Since the "do more with less" approach has worked so well with the North American power grid, Don Rumsfeld thought he'd make it the Pentagon's motto, too.
A senior Defense Department official said Mr. Rumsfeld would order the Pentagon's senior leadership, both civilian and military, to rethink ways to reduce stress on the armed forces, fulfill recruitment and retention goals and operate the Pentagon more efficiently."More efficiently" is mostly a euphemism for "privatization" and "outsourcing", something Republicans have been doing for a long time. Rather than have uniformed soldiers doing lots of jobs, Rumsfeld figures the private sector and foreign militaries can do lots of the scut work instead. But the funny thing about private corporations and foreign militaries is that if they don't want to show up to support the latest imperial adventure, they won't.
In essence, Mr. Rumsfeld will ask the service secretaries and chiefs and his under secretaries to address how the Pentagon can more efficiently use its troops at a time when the armed forces are spread thin by global deployments.
U.S. troops in Iraq suffered through months of unnecessarily poor living conditions because some civilian contractors hired by the Army for logistics support failed to show up, Army officers said. . . .Go figure. You can't count on patriotism to motivate capital or mercenaries (and in the end, what's the difference between the two?). Who woulda thunk it!
One thing became clear in Iraq. "You cannot order civilians into a war zone," said Linda K. Theis, an official at the Army's Field Support Command, which oversees some civilian logistics contracts. "People can sign up to that -- but they can also back out." . . .

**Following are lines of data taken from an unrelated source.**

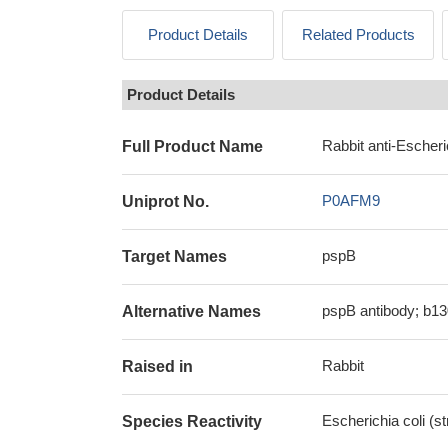
Product Details
Related Products
Product Details
Rabbit anti-Escheri
Full Product Name
P0AFM9
Uniprot No.
pspB
Target Names
pspB antibody; b13
Alternative Names
Rabbit
Raised in
Escherichia coli (s
Species Reactivity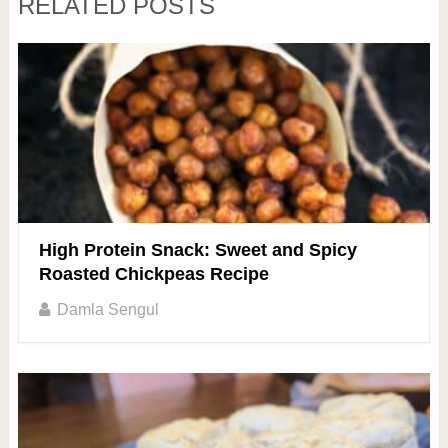
RELATED POSTS
High Protein Snack: Sweet and Spicy
Roasted Chickpeas Recipe
Damla Sengul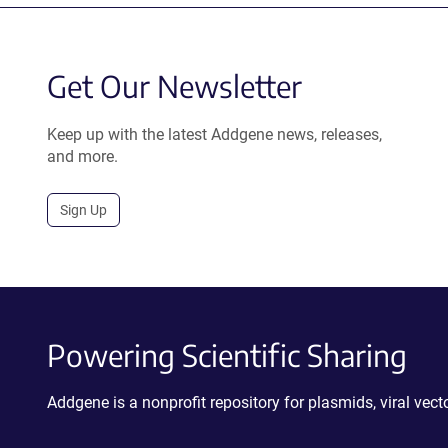
Get Our Newsletter
Keep up with the latest Addgene news, releases,
and more.
Sign Up
Powering Scientific Sharing
Addgene is a nonprofit repository for plasmids, viral ve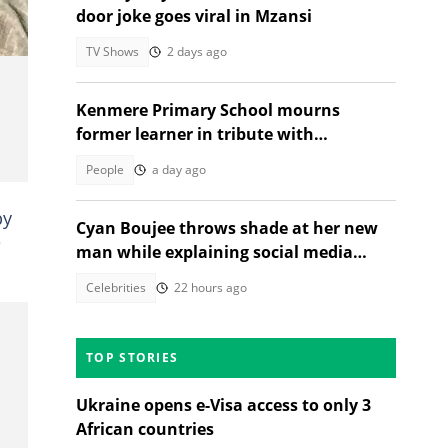
door joke goes viral in Mzansi
TV Shows
2 days ago
Kenmere Primary School mourns
former learner in tribute with
community sorrow
People
a day ago
py
Cyan Boujee throws shade at her new
e
man while explaining social media
absence: "Not pregnant"
Celebrities
22 hours ago
TOP STORIES
Ukraine opens e-Visa access to only 3
African countries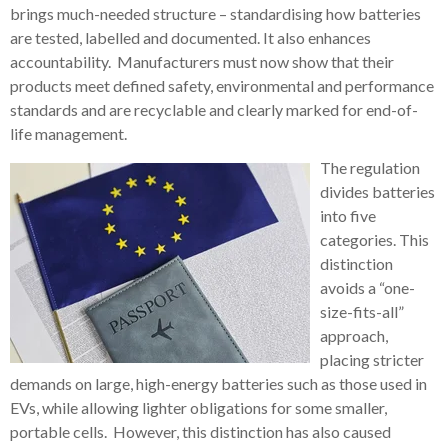
brings much-needed structure – standardising how batteries
are tested, labelled and documented. It also enhances
accountability. Manufacturers must now show that their
products meet defined safety, environmental and performance
standards and are recyclable and clearly marked for end-of-
life management.
The regulation
divides batteries
into five
categories. This
distinction
avoids a “one-
size-fits-all”
approach,
placing stricter
demands on large, high-energy batteries such as those used in
EVs, while allowing lighter obligations for some smaller,
portable cells. However, this distinction has also caused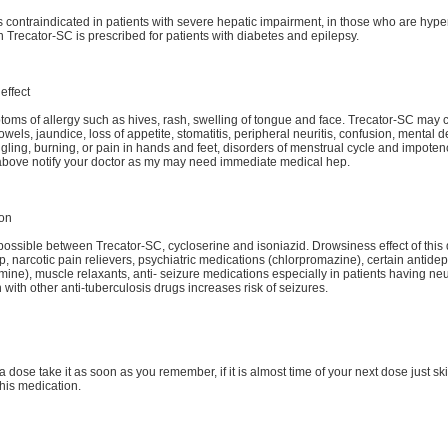
s contraindicated in patients with severe hepatic impairment, in those who are hype
 Trecator-SC is prescribed for patients with diabetes and epilepsy.
effect
oms of allergy such as hives, rash, swelling of tongue and face. Trecator-SC may
owels, jaundice, loss of appetite, stomatitis, peripheral neuritis, confusion, mental
gling, burning, or pain in hands and feet, disorders of menstrual cycle and impoten
d above notify your doctor as my may need immediate medical hep.
ion
 possible between Trecator-SC, cycloserine and isoniazid. Drowsiness effect of this 
p, narcotic pain relievers, psychiatric medications (chlorpromazine), certain antidep
ine), muscle relaxants, anti- seizure medications especially in patients having neur
 with other anti-tuberculosis drugs increases risk of seizures.
a dose take it as soon as you remember, if it is almost time of your next dose just s
his medication.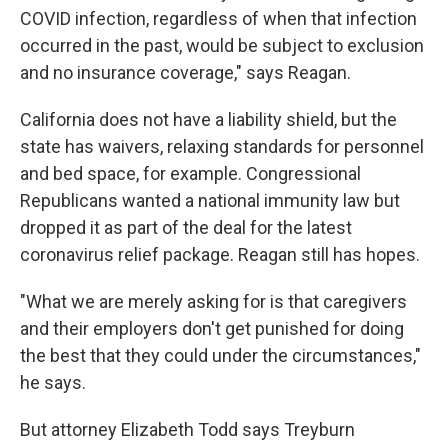
COVID infection, regardless of when that infection
occurred in the past, would be subject to exclusion
and no insurance coverage," says Reagan.
California does not have a liability shield, but the
state has waivers, relaxing standards for personnel
and bed space, for example. Congressional
Republicans wanted a national immunity law but
dropped it as part of the deal for the latest
coronavirus relief package. Reagan still has hopes.
"What we are merely asking for is that caregivers
and their employers don't get punished for doing
the best that they could under the circumstances,"
he says.
But attorney Elizabeth Todd says Treyburn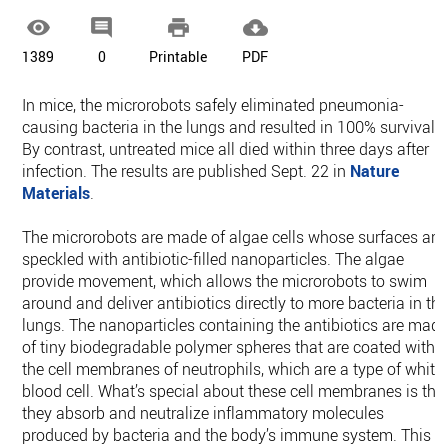




1389
0
Printable
PDF
In mice, the microrobots safely eliminated pneumonia-
causing bacteria in the lungs and resulted in 100% survival.
By contrast, untreated mice all died within three days after
infection. The results are published Sept. 22 in
Nature
Materials
.
The microrobots are made of algae cells whose surfaces are
speckled with antibiotic-filled nanoparticles. The algae
provide movement, which allows the microrobots to swim
around and deliver antibiotics directly to more bacteria in th
lungs. The nanoparticles containing the antibiotics are mad
of tiny biodegradable polymer spheres that are coated with
the cell membranes of neutrophils, which are a type of white
blood cell. What’s special about these cell membranes is tha
they absorb and neutralize inflammatory molecules
produced by bacteria and the body’s immune system. This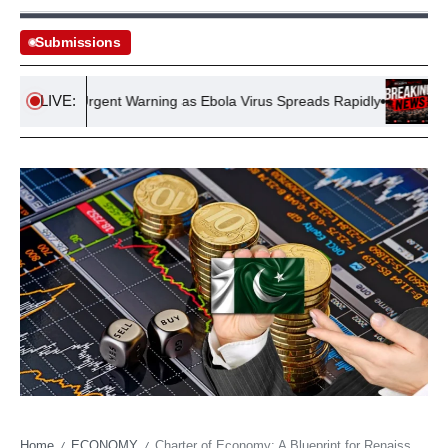
Submissions
LIVE:
sues Urgent Warning as Ebola Virus Spreads Rapidly
Thames W
Home
ECONOMY
Charter of Economy: A Blueprint for Renaissance of Pakistan’s Economy
/
/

For almost a decade, the military has been shifting its supply and support personnel into combat jobs and hiring defense contractors to do the rest. This shift has accelerated under relentless pressure from Defense Secretary Donald Rumsfeld to make the force lighter and more agile.

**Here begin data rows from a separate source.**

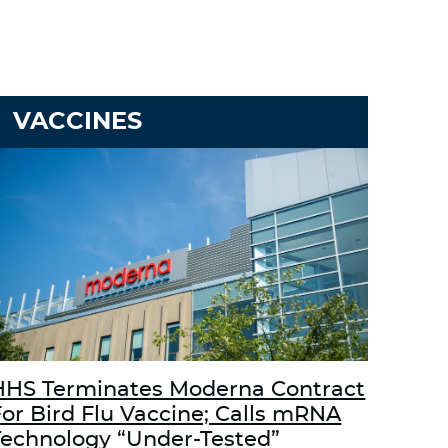
VACCINES
HHS Terminates Moderna Contract
For Bird Flu Vaccine; Calls mRNA
Technology “Under-Tested”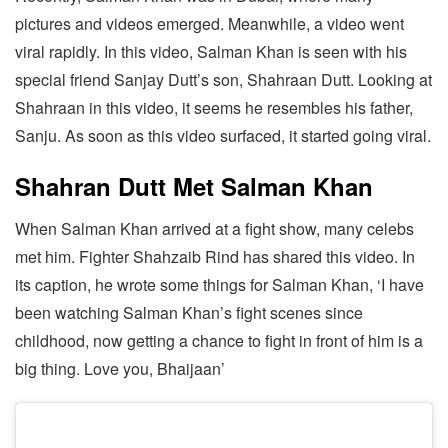
pictures and videos emerged. Meanwhile, a video went
viral rapidly. In this video, Salman Khan is seen with his
special friend Sanjay Dutt’s son, Shahraan Dutt. Looking at
Shahraan in this video, it seems he resembles his father,
Sanju. As soon as this video surfaced, it started going viral.
Shahran Dutt Met Salman Khan
When Salman Khan arrived at a fight show, many celebs
met him. Fighter Shahzaib Rind has shared this video. In
its caption, he wrote some things for Salman Khan, ‘I have
been watching Salman Khan’s fight scenes since
childhood, now getting a chance to fight in front of him is a
big thing. Love you, Bhaijaan’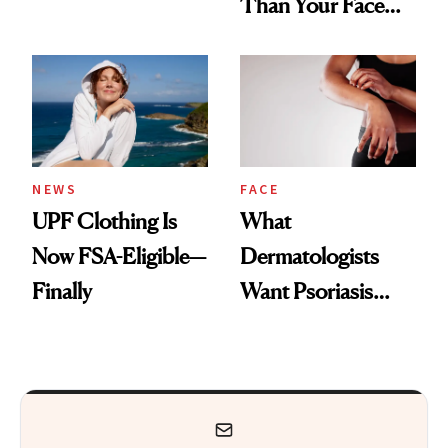
Than Your Face—
Armpits Deserve
Here's the
Diamonds and
Injectable Solution
Pearls
NEWS
FACE
UPF Clothing Is
What
Now FSA-Eligible—
Dermatologists
Finally
Want Psoriasis
Patients on GLP-1s
to Know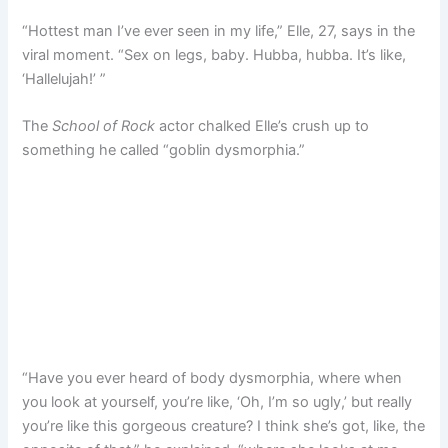
“Hottest man I’ve ever seen in my life,” Elle, 27, says in the
viral moment. “Sex on legs, baby. Hubba, hubba. It’s like,
‘Hallelujah!’ ”
The
School of Rock
actor chalked Elle’s crush up to
something he called “goblin dysmorphia.”
“Have you ever heard of body dysmorphia, where when
you look at yourself, you’re like, ‘Oh, I’m so ugly,’ but really
you’re like this gorgeous creature? I think she’s got, like, the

"It's a profound change in the way the military operates," said Peter W. Singer, author of a new book, "Corporate Warriors," a detailed study of civilian contractors. He estimates that over the past decade, there has been a ten-fold increase in the number of contract civilians performing work the military used to do itself.
"When you turn these services over to the private market, you lose a measure of control over them," said Singer, a foreign policy researcher at the Brookings Institution, a think tank in Washington.